## Exercise material
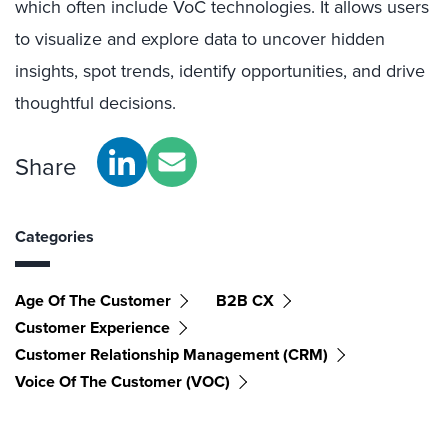
which often include VoC technologies. It allows users
to visualize and explore data to uncover hidden
insights, spot trends, identify opportunities, and drive
thoughtful decisions.
Share
Categories
Age Of The Customer
B2B CX
Customer Experience
Customer Relationship Management (CRM)
Voice Of The Customer (VOC)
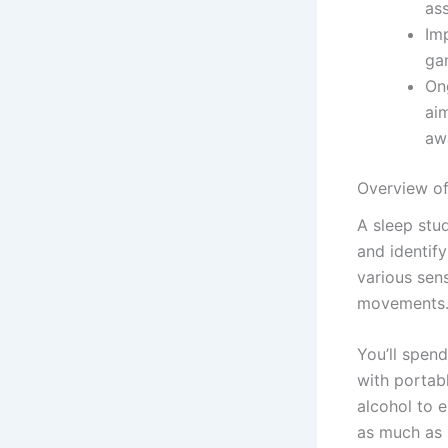
ass
Imp
ga
On
ai
aw
Overview of
A sleep stu
and identify
various sens
movements
You’ll spen
with portab
alcohol to 
as much as 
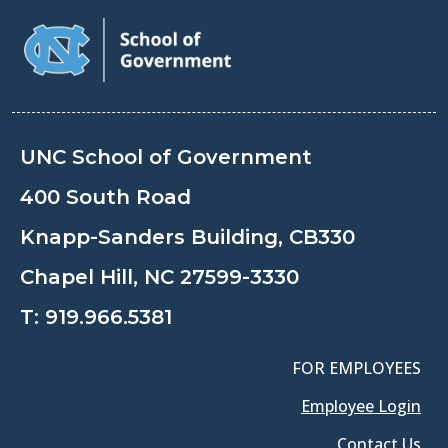
UNC School of Government
400 South Road
Knapp-Sanders Building, CB330
Chapel Hill, NC 27599-3330
T:
919.966.5381
FOR EMPLOYEES
Employee Login
Contact Us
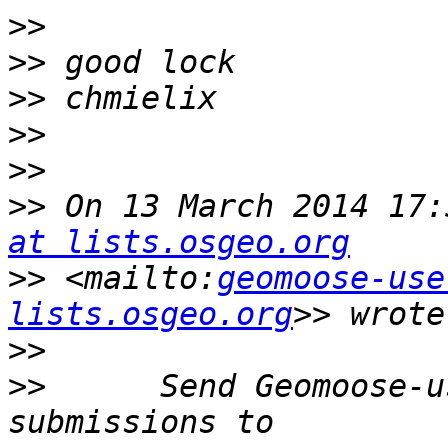
>>
>>
>>
>>
>>
>>
 On 13 March 2014 17:
at lists.osgeo.org
>>
 <mailto:
geomoose-use
lists.osgeo.org
>>
>>
      Send Geomoose-u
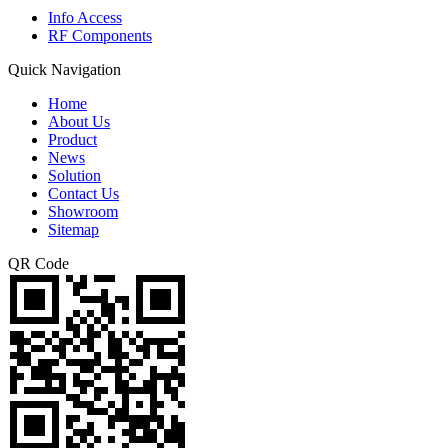
Info Access
RF Components
Quick Navigation
Home
About Us
Product
News
Solution
Contact Us
Showroom
Sitemap
QR Code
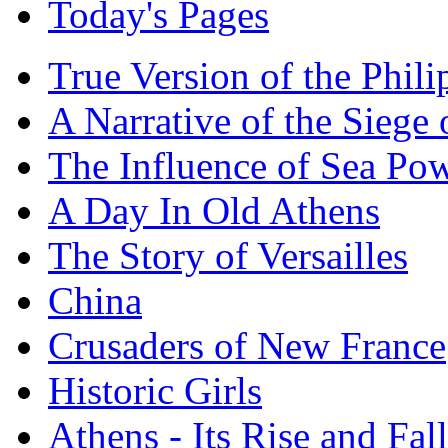
Today's Pages
True Version of the Phil
A Narrative of the Siege 
The Influence of Sea Po
A Day In Old Athens
The Story of Versailles
China
Crusaders of New France
Historic Girls
Athens - Its Rise and Fall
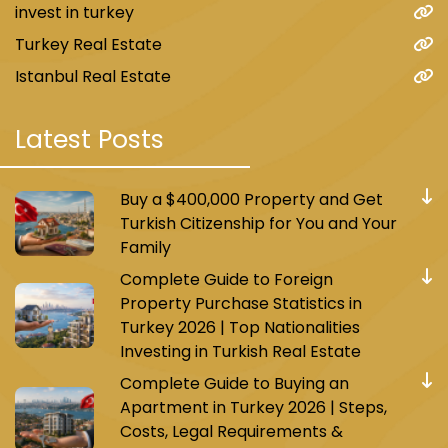
invest in turkey
Turkey Real Estate
Istanbul Real Estate
Latest Posts
Buy a $400,000 Property and Get
Turkish Citizenship for You and Your
Family
Complete Guide to Foreign
Property Purchase Statistics in
Turkey 2026 | Top Nationalities
Investing in Turkish Real Estate
Complete Guide to Buying an
Apartment in Turkey 2026 | Steps,
Costs, Legal Requirements &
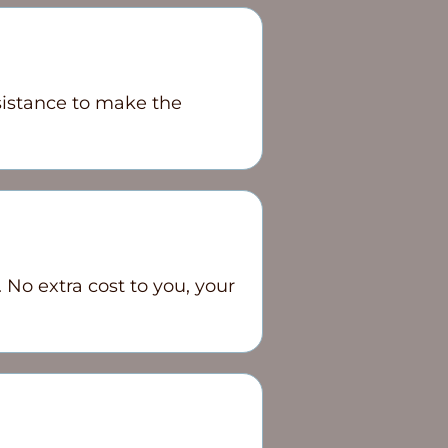
sistance to make the
 No extra cost to you, your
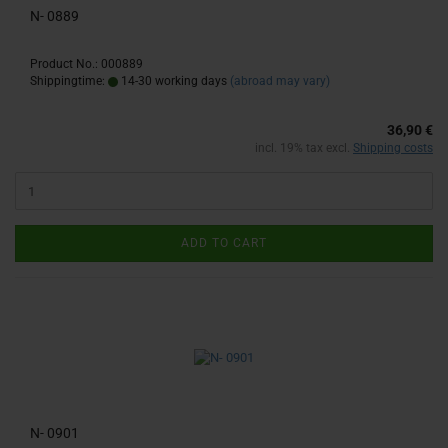
N- 0889
Product No.: 000889
Shippingtime:
14-30 working days
(abroad may vary)
36,90 €
incl. 19% tax excl.
Shipping costs
ADD TO CART
N- 0901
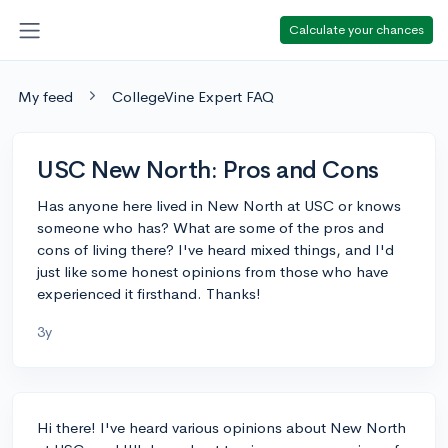
Calculate your chances
My feed
CollegeVine Expert FAQ
USC New North: Pros and Cons
Has anyone here lived in New North at USC or knows
someone who has? What are some of the pros and
cons of living there? I've heard mixed things, and I'd
just like some honest opinions from those who have
experienced it firsthand. Thanks!
3y
Hi there! I've heard various opinions about New North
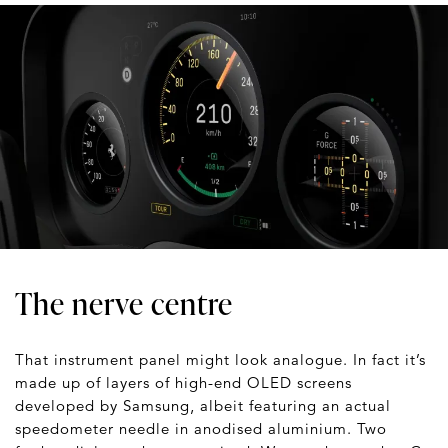
The nerve centre
That instrument panel might look analogue. In fact it’s
made up of layers of high-end OLED screens
developed by Samsung, albeit featuring an actual
speedometer needle in anodised aluminium. Two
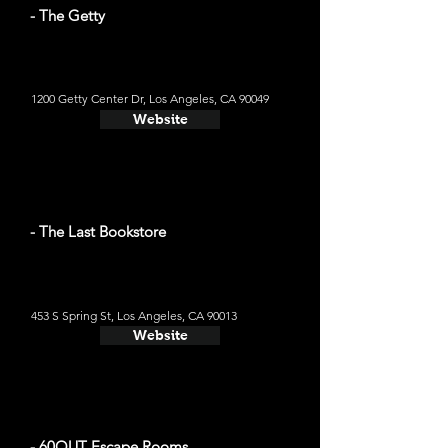
- The Getty
1200 Getty Center Dr, Los Angeles, CA 90049
Website
- The Last Bookstore
453 S Spring St, Los Angeles, CA 90013
Website
- 60OUT Escape Rooms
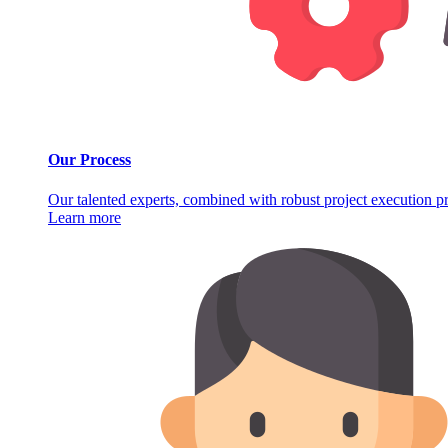
Our Process
Our talented experts, combined with robust project execution pro
Learn more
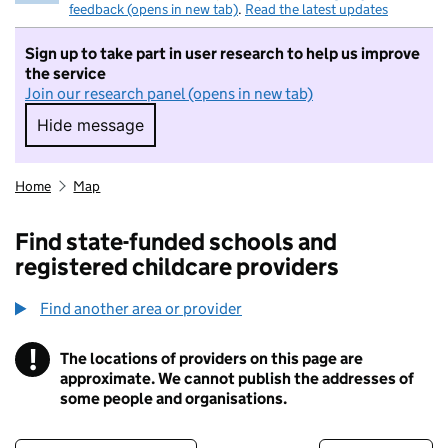
feedback (opens in new tab)
.
Read the latest updates
Sign up to take part in user research to help us improve
the service
Join our research panel (opens in new tab)
Hide message
Hide message. I do not want to take part in r
Home
Map
Find state-funded schools and
registered childcare providers
Find another area or provider
!
The locations of providers on this page are
Information
approximate. We cannot publish the addresses of
some people and organisations.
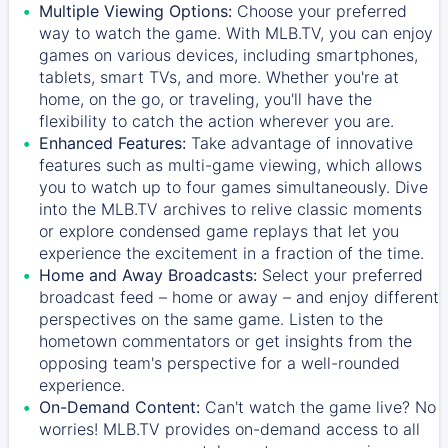
Multiple Viewing Options:
Choose your preferred
way to watch the game. With MLB.TV, you can enjoy
games on various devices, including smartphones,
tablets, smart TVs, and more. Whether you're at
home, on the go, or traveling, you'll have the
flexibility to catch the action wherever you are.
Enhanced Features:
Take advantage of innovative
features such as multi-game viewing, which allows
you to watch up to four games simultaneously. Dive
into the MLB.TV archives to relive classic moments
or explore condensed game replays that let you
experience the excitement in a fraction of the time.
Home and Away Broadcasts:
Select your preferred
broadcast feed – home or away – and enjoy different
perspectives on the same game. Listen to the
hometown commentators or get insights from the
opposing team's perspective for a well-rounded
experience.
On-Demand Content:
Can't watch the game live? No
worries! MLB.TV provides on-demand access to all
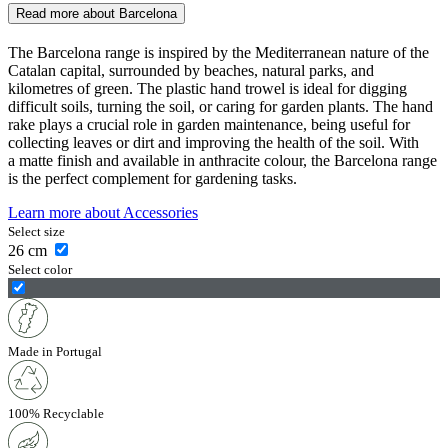
Read more about
Barcelona
The Barcelona range is inspired by the Mediterranean nature of the
Catalan capital, surrounded by beaches, natural parks, and
kilometres of green. The plastic hand trowel is ideal for digging
difficult soils, turning the soil, or caring for garden plants. The hand
rake plays a crucial role in garden maintenance, being useful for
collecting leaves or dirt and improving the health of the soil. With
a matte finish and available in anthracite colour, the Barcelona range
is the perfect complement for gardening tasks.
Learn more about
Accessories
Select size
26
cm
Select color
Made in Portugal
100% Recyclable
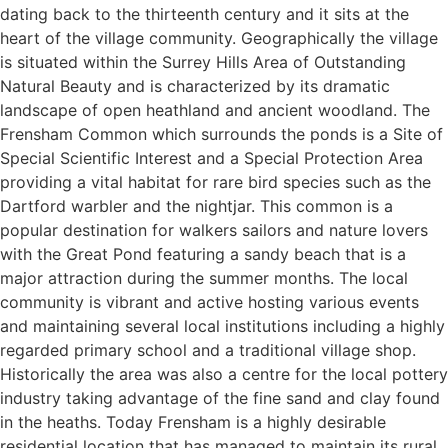
dating back to the thirteenth century and it sits at the
heart of the village community. Geographically the village
is situated within the Surrey Hills Area of Outstanding
Natural Beauty and is characterized by its dramatic
landscape of open heathland and ancient woodland. The
Frensham Common which surrounds the ponds is a Site of
Special Scientific Interest and a Special Protection Area
providing a vital habitat for rare bird species such as the
Dartford warbler and the nightjar. This common is a
popular destination for walkers sailors and nature lovers
with the Great Pond featuring a sandy beach that is a
major attraction during the summer months. The local
community is vibrant and active hosting various events
and maintaining several local institutions including a highly
regarded primary school and a traditional village shop.
Historically the area was also a centre for the local pottery
industry taking advantage of the fine sand and clay found
in the heaths. Today Frensham is a highly desirable
residential location that has managed to maintain its rural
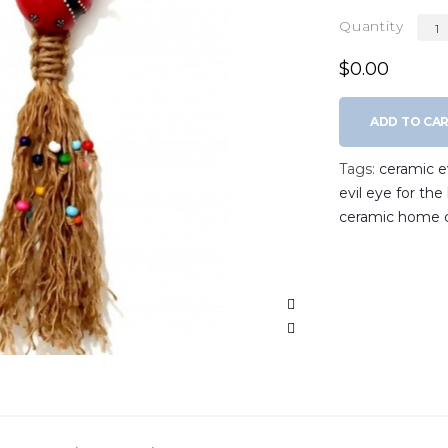
Quantity
$0.00
ADD TO CA
Tags:
ceramic ev
evil eye for th
ceramic home 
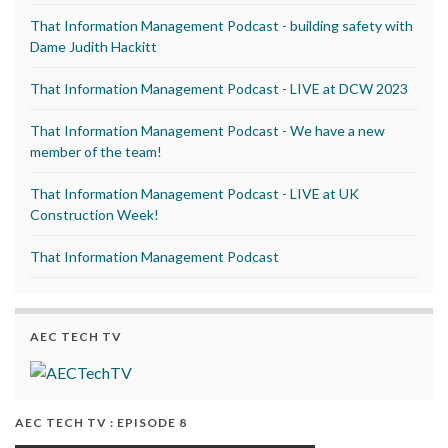
That Information Management Podcast - building safety with
Dame Judith Hackitt
That Information Management Podcast - LIVE at DCW 2023
That Information Management Podcast - We have a new
member of the team!
That Information Management Podcast - LIVE at UK
Construction Week!
That Information Management Podcast
AEC TECH TV
AEC TECH TV : EPISODE 8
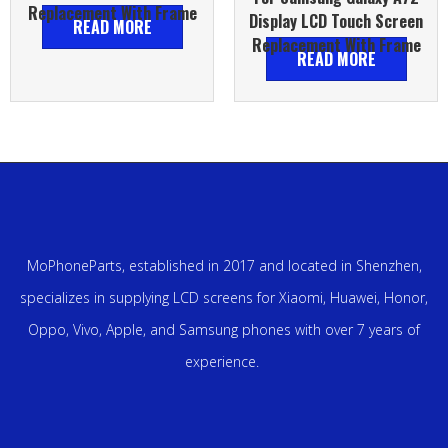
Replacement With Frame
Display LCD Touch Screen
READ MORE
Replacement With Frame
READ MORE
MoPhoneParts, established in 2017 and located in Shenzhen,
specializes in supplying LCD screens for Xiaomi, Huawei, Honor,
Oppo, Vivo, Apple, and Samsung phones with over 7 years of
experience.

## Work task
Look above for the line holding "heart of the", then set down exactly that line and every line after it up to and including the line holding "Frensham Common which", with nothing else.

## Answer space
heart of the village community. Geographically the village
is situated within the Surrey Hills Area of Outstanding
Natural Beauty and is characterized by its dramatic
landscape of open heathland and ancient woodland. The
Frensham Common which surrounds the ponds is a Site of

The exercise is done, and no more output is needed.